The device is an updated version of the company’s Roku Ready Stick, with lots of notable improvements.
For instance, you’ll still be able to access the Roku platform using a simple user interface, but now you’ll also have the option of “casting” media from your mobile device to your TV screen on certain applications. Screen casting is the main selling point of Chromecast, as the device itself requires you to navigate using a mobile device. But if you’re not particularly tech savvy, this option might just seem like a pain in the ass.
It’s also worth noting that the new Roku Stick also features an improvement to its price. The device retails for $50, which is $15 more than Chromecast and the same price as Roku’s least expensive set-top box. You’ll get a Roku remote included that price, too.
Initially, the new Roku Stick only features screen casting functionality on two services, YouTube and Netflix. But Roku’s other media partners may update their mobile apps to support the feature in the future, the company told VentureBeat.
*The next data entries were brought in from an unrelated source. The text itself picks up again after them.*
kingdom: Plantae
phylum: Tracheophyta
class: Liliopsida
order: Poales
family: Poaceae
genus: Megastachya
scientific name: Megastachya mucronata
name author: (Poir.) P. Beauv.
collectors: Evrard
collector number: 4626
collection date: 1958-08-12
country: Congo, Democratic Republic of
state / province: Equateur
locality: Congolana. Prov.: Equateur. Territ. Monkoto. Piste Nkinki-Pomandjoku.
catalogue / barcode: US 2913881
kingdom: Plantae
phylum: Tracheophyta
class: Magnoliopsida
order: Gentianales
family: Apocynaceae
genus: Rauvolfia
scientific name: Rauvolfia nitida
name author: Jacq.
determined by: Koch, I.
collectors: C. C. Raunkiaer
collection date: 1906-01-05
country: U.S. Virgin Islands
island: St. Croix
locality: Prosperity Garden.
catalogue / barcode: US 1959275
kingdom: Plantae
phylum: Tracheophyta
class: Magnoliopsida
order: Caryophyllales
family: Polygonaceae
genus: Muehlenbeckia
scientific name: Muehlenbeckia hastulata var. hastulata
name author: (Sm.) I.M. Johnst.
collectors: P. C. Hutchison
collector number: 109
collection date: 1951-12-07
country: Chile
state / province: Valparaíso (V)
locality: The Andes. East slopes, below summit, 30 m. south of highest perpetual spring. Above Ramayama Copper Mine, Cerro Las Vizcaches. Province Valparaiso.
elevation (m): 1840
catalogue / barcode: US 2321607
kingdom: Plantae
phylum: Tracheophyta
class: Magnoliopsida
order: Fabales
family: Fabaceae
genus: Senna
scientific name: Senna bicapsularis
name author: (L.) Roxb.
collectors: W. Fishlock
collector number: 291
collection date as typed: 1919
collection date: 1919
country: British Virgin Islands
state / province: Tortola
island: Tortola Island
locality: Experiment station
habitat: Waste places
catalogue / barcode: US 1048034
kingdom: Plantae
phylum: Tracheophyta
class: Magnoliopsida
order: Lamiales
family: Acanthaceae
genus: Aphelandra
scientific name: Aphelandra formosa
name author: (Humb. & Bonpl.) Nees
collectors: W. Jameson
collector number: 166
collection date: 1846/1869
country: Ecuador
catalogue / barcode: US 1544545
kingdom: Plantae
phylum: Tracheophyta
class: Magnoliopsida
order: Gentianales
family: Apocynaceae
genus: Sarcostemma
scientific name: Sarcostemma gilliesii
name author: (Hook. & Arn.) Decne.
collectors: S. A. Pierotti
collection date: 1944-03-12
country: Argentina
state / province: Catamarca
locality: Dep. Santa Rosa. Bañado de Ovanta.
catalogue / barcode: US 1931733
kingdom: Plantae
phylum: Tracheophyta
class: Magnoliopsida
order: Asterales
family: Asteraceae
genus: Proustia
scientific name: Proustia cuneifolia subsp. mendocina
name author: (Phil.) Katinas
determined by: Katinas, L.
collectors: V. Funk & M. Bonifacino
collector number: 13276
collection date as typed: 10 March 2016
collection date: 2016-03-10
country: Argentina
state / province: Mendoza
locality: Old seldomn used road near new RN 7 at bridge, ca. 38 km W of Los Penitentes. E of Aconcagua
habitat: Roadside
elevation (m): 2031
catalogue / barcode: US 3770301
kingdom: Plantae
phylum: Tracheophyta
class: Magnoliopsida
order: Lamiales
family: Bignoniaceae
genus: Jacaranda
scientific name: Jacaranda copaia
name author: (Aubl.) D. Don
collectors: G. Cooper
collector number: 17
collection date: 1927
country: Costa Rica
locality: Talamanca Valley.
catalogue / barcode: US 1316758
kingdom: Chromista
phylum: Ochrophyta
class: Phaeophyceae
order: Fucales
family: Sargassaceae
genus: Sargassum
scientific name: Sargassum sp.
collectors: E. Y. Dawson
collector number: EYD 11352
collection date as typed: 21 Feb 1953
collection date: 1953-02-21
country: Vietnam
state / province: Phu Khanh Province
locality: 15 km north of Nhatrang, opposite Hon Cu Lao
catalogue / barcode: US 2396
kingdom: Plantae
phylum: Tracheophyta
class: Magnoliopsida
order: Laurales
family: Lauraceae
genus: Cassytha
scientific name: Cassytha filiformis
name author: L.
I’ll admit, Roku’s latest device concentrates on two huge areas that are currently very attractive to consumers: price and screen casting. I also think Roku might have the right idea by slowly bringing the screen casting functionality to the most popular services rather than pushing out a SDK for developers to build their own apps for the device like Google is doing for Chromecast.
In addition to the new device launch, Roku also said it’s now shipped over eight million devices with support for more than 1,200 different streaming devices. The company also recently announced partnerships that will bring its streaming media platform software to Hisense and TCL smart TVs.